At the same time as being accessible to new players, fighting games must always provide enough technical depth for old hands of the genre. Boon nodded, less the six-year-old Flash fan and more the grown up game designer.
‘It’s the source of a number of conversations and debates in our studio. How technical do we want to get and how casual do we want to get? We want anybody to be able to do a super move. Anybody can pull these two triggers and make The Flash run through time, anybody can make Supergirl fly to the sun…’ he said, still a bit the six-year-old Flash fan. ‘But we also want to have things for people that actually get good at a character. So if somebody wants to study how Batman fights, how wonder woman fights, they can get into it and take it apart and become an expert at it, and compete.’
The landscape of fighting games has changed over the years, and Boon says they now make games with eSports in mind. ‘We certainly have modes in the game tailored for eSports.’ It’s a challenge to not try to be all things to all men, and end up nothing to nobody. ‘There’s this constant balancing, that we’re balancing with keeping it accessible and keeping it deep.’
But even when I spoke to him, Boone must have been fairly secure in knowing he had at least a critical hit on his hands. Reviews had started coming out, with a couple of high profile 9/10s already. So I asked, knowing I wouldn’t get an answer but chancing my arm over the glass of wine I’d seen him holding earlier, if they were thinking about Injustice 3 yet.
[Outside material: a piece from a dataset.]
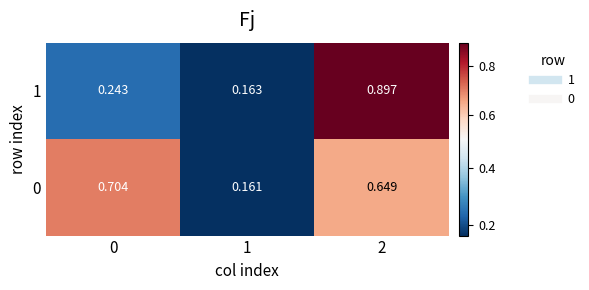

Reading left to right, extract all data points from this chart.

1: 0=0.2	1=0.2	2=0.9
0: 0=0.7	1=0.2	2=0.6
He smiled, and I laughed because I already knew my unlikely gambit hadn’t worked.
‘Certainly DLC. We haven’t had any conversations about Injustice 3. We’re still giving birth to this one. Certainly there’s a ton of opportunity with DLC. We’re going to do at least nine characters more for DLC.’
Despite the ‘at least’ thrown in there, Boon is still thinking about keeping that balance. ‘We’ve been pushing the line with this game. We’re releasing this game with 29 characters [which] is a lot. I don’t think I’d want to release another game that had more,’ he said, carefully. ‘I think we’re probably at the high end and when we add the DLC it’ll be 38 characters, so I think that’s really kind of pushing it. I don’t think there’s going to be a goal to reach 50 characters or anything like that.’
Yesterday, Boon Tweeted: 3?
It’s probably nothing to do with Injustice 3. He’s pinned it to his profile. Troll AF.